#### [Excerpted passage]
- - -

That’s just nonsense from JQ. The Oz has the most balanced op-ed in the land. Seriously.

Lloyd
Lloyd
13 years ago

Seriously Pedro if you believe that you are as delusional as the journalists who write for the Oz.

Manne’s essay and his respoonse to Paul Kelly in The Monthly deconstruct beautifully the groupthink that applies on the Oz. The more they respond the sillier they look.

Dan
Dan
13 years ago

I think Pedro might have been kidding.

The Oz isn’t a newspaper so much as a neoliberal propoganda organ. Don’t know why people pay any attention to it (although it does run at a loss, so perhaps they don’t…)

conrad
conrad
13 years ago

“Don’t know why people pay any attention to it (although it does run at a loss, so perhaps they don’t…)”

Most people don’t — http://www.roymorgan.com/news/press-releases/2010/1205/ , and I would think a lot of that is preaching to the converted.

.
.
13 years ago

Do people take bloggers seriously now? I mean News is killing Fairfax.

- - -

#### [Stated goal A]
For each statement about the comment thread, answer yes or no and quote the words that decide it.
(i) One commenter says the Oz runs at a loss.
(ii) Dan believes Pedro was being serious.
(iii) The final comment says Fairfax is killing News.
#### [Stated goal B]
Answer these questions using the comment thread.
(i) According to Lloyd, whom is Pedro as delusional as if he believes his own claim?
(ii) How long ago was each comment posted?
(iii) What does conrad think a lot of the Oz's readership amounts to?
#### [Stated goal C]
Resume the comment thread after its last comment by writing the next reply.
The listing that comes next is separate material and has no connection to the comment thread.

#### [Source data]
- - -

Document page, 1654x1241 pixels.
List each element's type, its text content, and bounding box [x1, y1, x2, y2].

- - -

#### [Right answer A]
(i) Yes: "although it does run at a loss"
(ii) No: "I think Pedro might have been kidding."
(iii) No: "I mean News is killing Fairfax."

#### [Right answer B]
(i) The journalists who write for the Oz.
(ii) 13 years ago.
(iii) Preaching to the converted.

#### [Right answer C]
Ken Parish
Admin
13 years ago

“I mean News is killing Fairfax.”

Really? On the most recent circulation figures (duplicated for some years) all print newspapers are continuing to experience slowly falling circulation. However The Australian is at 129,985 weekdays while the SMH is at 209,500 and The Age is at 190,600. In other words the combined Fairfax broadsheet circulation is almost three times that of the Oz. Of course Murdoch also has lots of single city tabloids with larger circulations than any of the broadsheets, but you can’t make any comparisons in that segment because Fairfax simply don’t publish any general news tabloids.

Dan
Dan
13 years ago

“Do people take bloggers seriously now?”

Well, if you consider John Quiggin, Paul Krugman, and those types bloggers, yes.

Pedro
Pedro
13 years ago

No, not kidding. The Oz carries much more left opinion as a proportion of the op-ed pages than the SMH carries from the right.

“Well, if you consider John Quiggin, Paul Krugman, and those types bloggers, yes.”

That’s what’s lacking though, open minds.

Steve Dunera
Steve Dunera
13 years ago

The bleating about the media is over the top.

The Australian, that has published the well known ‘neo-liberal’ (whatever that means) Phillip Adams for years, supported Kevin Rudd for PM and has written numerous of op eds in favour of a C02 tax is not a right wing blog. How many right wing blogs give Tim Flannery multiple page spreads?

Compare this to The Wall Street journal and Fox News.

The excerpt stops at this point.